Rob Carr/Getty Images Sport/Getty Images
It's well established that pitching puts a strain on a hurler's arm. Even at the Major League level, managers and coaches track the number of pitches that each hurler delivers and place limits on how much the hurlers can throw. As of 2013, the Little League organization -- which once limited the number of innings pitchers could throw -- now regulates each hurler's exact pitch count, to help protect young pitchers' throwing arms.
Pitches Per Game
In the Little League's Big League division, which covers 17- and 18-year-olds in the regular season, pitchers may throw a maximum of 105 pitches in a day. In the Senior League division, for 13- to 16-year-olds, the daily pitch limit is 95. The limit drops to 85 for 11- and 12-year-olds, 75 for 9- and 10-year-old pitchers and 50 for hurlers aged 7 or 8. In tournament play, some 15- and 16-year-olds may participate at the Big League level, in which case they are subject to the older league's 105-pitch limit.
In the regular season, pitchers aged 14 or younger who throw at least 66 pitches in a game must have a least four full calendar days of rest before pitching again.
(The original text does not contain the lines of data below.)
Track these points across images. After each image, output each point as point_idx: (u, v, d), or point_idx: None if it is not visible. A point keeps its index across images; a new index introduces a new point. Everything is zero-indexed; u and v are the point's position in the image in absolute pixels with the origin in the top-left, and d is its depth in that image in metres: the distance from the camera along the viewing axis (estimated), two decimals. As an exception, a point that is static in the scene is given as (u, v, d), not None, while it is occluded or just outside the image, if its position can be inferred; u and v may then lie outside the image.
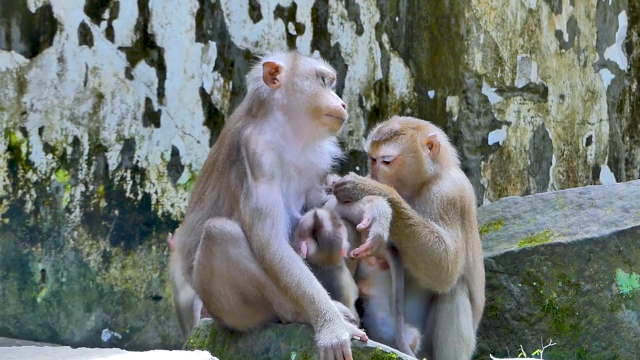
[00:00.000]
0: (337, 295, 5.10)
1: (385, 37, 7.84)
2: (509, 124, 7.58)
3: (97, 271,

For example, if a hurler throws 66 pitches on Monday, he may not pitch again until Saturday. Pitchers 14 and under who throw between 51 and 65 pitches must have three days of rest. Two days of rest are required after throwing between 36 and 50 pitches, or one calendar day of rest after throwing 21 to 35 pitches.
Senior and Big League hurlers must receive four calendar days of rest after throwing 76 or more pitches in a game; three days of rest after throwing 61 to 75 pitches; two rest days after throwing 46 to 60 pitches; and one rest day after throwing 31 to 45 pitches. Pitchers aged 13 and 14 who play in Senior or Big League tournaments are subject to Senior and Big League rules regarding rest days.
Two Games in One Day
Most Little Leaguers may only pitch in one game per day. Big League pitchers, however, may pitch in two games on the same day, subject to the single-day pitch count. For example, an 18-year-old hurler who throws 75 pitches in the day's first game may only throw 30 in the second.
If a Little League hurler reaches his pitch count while facing a batter, the pitcher may continue throwing until he gets the batter out, the batter gets a hit, or his team records the third out of the inning -- whichever occurs soonest. If a game is suspended and continues from the same point the next day, a Big League or Senior Leaguer who's thrown 30 or fewer pitches, or a younger hurler who's thrown 20 or fewer pitches, may continue throwing, with a fresh pitch count. If the pitcher exceeds those pitch limits during a suspended game, his pitch count carries over when the game resumes.